Estos días, contrastando mis gustos con los de la gente “normal” (hacía más de diez años que no pasaba un día entero rodeado de personas), empiezo a ser consciente de que casi toda la vida he defendido una posición espuria: la de que miraba el arte sin prejuicios ideológicos.
Ahora estoy casi convencido de que resulta prácticamente imposible. Imposible mirar sin el bagaje de una ideología consciente e inconsciente, y menos sin la involuntaria y siempre latente ideología temperamental (que tantas veces no corresponde con la confesa); imposible también generar una obra exenta de ideología.
De adolescente, mi pasión por el filme Conan el Bárbaro venía camuflada de inclinación inofensiva hacia la acción, la extenuación masoquista, la violencia de ficción y un mal solapado homoerotismo. “Qué facha” era lo más inocuo que se podía escuchar al respecto de esa obra entre la intelligentsia cinéfila patria.
Ahora me doy cuenta de que si la obra cumbre de John Milius me gusta es por forma y por contenido. Y si comulgué emocionalmente con la tesis del filme fue también por ideología.
Me fascina la idea del individuo como último recurso legítimo a enfrentarse contra la manipulación colectiva y el autoritarismo, se denomine éste Santa Inquisición, Franquismo, Fascismo, Socialismo o Democracia. De ahí, supongo, mi admiración hacia la civilización estadounidense.
Y me fascina la posibilidad de apelar al derecho –el único que exijo, creo– a juzgar a las personas individualmente, no agrupadas en conceptos cosificadores como obreros, ricos, fachas, nazis, pueblo…
Uno intenta arduamente no advertirlo, pero con los años no puede dejar de percibir que el individualismo es un concepto odiado en España. Aquí adoran el bien –o la medianía– común por encima de la excepcionalidad individual. Yo no.
Pero a mí no me gusta la gente.
La gran paradoja es que ese gregarismo de apisonadora es defendido por presentadores, actores, escritores, artistas y famosetes en general, precisamente las personas más individualistas, materialistas y egoístas de la sociedad.

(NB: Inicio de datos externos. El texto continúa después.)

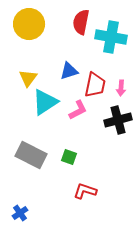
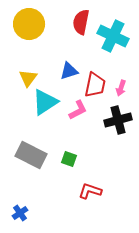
cyan cross: moved 2 px right, 1 px up; rotated 16 degrees clockwise
pink arrow: rotated 14 degrees clockwise
green square: moved 2 px down
red L-shape: moved 5 px right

Leo No comment (Ivan Brum, 2009), por ejemplo, y me quedo absorto en la absoluta maravilla de su dibujo y su narración. Es una obra excepcional, individualmente excepcional. Ideológicamente, no podría estar más alejada de mis intereses o simpatías. Creo que tira de estereotipos en los que no creo y que no comparto: el racista siempre es blanco; el dinero siempre ensucia; etc. La nota de prensa dice que el autor no emite nunca juicios de valor, pero es falso. Aunque carezca de texto, todo absolutamente en este cómic es un juicio de valor. No puedo compartir el afán apocalíptico de su autor, porque pertenezco a una sociedad democrática capitalista que me ha educado y dado acceso a una diversidad contrapuesta de fuentes de ocio y cultivo intelectual, me ha permitido no pasar jamás hambre, ha tolerado mis opiniones sin meterme en la cárcel ni ejecutarme (aunque me haya calificado de indeseable y represaliado por otros medios) y, si nada lo impide, va a instaurar el récord de esperanza de vida en los 100 años (¿hacía falta?) para sus ciudadanos. Por muy antisocial que yo sea, no soy tan mosaico ni desagradecido para decidir darle la espalda a la familia que me ha acogido en aras de una supuesta familia ideal que me hará libre y que, por mis experiencias, no hace más que desear lo que yo tengo por puro privilegio del azar.
Ello, a mis ojos, no le resta a priori ningún valor a la obra.
Me pasa también con títulos que aprecio, como Dinero (2008) de Miguel Brieva (distorsionar a los personajes, deshumanizándolos hasta transformarlos en maniquís idiotas, obsesionados por lo material –un recurso habitual en el humor “comprometido”– aleja emocionalmente al tiempo que halaga al lector, que jamás se siente parte de “eso”, de esos consumidores simples y ridículos) o con el Corazones rollizos (2008) de Krassinsky (una manipulación inteligente de la discriminación social hacia los gordos, donde lo que me irrita es que los primeros en prejuzgar a los demás son sus personajes supuestamente discriminados; eso sí, la factura resulta exquisita).
Mi propio juicio hacia estas obras pueden responder a una natural aversión hacia la manipulación elemental (toda obra es manipulativa por definición, pero precisamente parte del talento artístico reside en que los hilos no se noten); sin duda está rebozado de contaminación ideológica y prejuicios que, al menos, intento periódicamente identificar y sobreexponer para minimizar su influjo.
Y, pese a mis peros, No Comment me sigue pareciendo un cómic alucinante, apetitoso para segundas y terceras citas, para leer y releer sus historias mudas sin decaimiento del placer.
Así que quizá sí se pueda trascender la ideología.